_WORK REQUEST_.
Using the listing below, report all lines holding the word "distance".

[[ SUPPLIED RECORDS open ]]

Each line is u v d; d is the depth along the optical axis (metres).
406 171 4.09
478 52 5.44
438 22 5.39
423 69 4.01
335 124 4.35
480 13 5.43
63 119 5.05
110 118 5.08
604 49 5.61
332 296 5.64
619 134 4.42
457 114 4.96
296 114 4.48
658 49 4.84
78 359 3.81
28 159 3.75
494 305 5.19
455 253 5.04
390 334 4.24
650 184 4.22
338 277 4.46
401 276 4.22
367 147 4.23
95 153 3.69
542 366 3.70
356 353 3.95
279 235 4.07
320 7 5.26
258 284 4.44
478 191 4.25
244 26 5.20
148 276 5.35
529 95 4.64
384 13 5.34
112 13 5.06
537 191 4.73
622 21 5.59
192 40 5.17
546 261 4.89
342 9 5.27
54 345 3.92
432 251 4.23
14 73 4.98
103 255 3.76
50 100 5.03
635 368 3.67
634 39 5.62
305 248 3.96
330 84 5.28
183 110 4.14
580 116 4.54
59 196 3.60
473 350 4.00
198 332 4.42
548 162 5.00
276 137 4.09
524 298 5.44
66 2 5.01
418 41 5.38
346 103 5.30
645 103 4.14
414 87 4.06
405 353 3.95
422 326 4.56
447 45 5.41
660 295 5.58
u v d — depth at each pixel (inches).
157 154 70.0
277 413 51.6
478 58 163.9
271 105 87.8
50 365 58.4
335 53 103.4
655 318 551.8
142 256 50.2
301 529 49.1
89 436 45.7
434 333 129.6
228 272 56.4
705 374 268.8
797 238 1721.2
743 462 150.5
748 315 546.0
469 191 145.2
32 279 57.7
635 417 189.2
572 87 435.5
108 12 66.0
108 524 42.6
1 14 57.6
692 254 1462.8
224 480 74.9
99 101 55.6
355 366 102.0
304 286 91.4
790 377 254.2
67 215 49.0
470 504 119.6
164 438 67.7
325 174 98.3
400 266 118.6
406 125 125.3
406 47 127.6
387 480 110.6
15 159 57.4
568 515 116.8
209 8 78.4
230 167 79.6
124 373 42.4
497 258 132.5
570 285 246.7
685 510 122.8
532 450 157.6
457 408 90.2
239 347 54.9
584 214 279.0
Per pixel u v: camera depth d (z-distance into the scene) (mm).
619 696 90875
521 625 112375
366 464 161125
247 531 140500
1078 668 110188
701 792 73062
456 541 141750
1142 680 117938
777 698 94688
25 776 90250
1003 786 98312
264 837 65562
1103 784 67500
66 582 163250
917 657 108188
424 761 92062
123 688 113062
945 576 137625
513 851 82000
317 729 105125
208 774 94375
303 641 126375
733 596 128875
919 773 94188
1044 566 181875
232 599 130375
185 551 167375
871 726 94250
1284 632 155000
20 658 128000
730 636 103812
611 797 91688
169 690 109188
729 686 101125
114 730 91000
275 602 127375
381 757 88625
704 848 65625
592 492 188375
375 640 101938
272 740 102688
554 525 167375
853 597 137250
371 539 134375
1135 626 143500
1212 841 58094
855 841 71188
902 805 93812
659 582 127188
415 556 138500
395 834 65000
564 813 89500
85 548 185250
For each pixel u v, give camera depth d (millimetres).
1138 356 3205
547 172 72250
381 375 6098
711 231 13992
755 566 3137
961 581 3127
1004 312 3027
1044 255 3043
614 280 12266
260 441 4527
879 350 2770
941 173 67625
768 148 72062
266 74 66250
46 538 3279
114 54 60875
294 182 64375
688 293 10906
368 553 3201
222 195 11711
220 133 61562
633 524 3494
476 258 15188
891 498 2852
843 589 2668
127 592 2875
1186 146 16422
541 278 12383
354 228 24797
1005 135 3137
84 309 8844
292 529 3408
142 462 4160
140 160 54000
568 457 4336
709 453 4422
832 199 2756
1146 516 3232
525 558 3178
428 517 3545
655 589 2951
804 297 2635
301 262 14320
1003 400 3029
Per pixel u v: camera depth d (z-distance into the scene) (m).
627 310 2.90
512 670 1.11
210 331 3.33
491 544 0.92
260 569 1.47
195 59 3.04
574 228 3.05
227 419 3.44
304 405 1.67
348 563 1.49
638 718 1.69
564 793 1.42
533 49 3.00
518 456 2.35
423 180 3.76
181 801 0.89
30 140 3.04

[[ SUPPLIED RECORDS closed ]]

_SOLVED PROBLEM_.
Per pixel u v: camera depth d (z-distance into the scene) (mm).
Per pixel u v: camera depth d (z-distance into the scene) (m).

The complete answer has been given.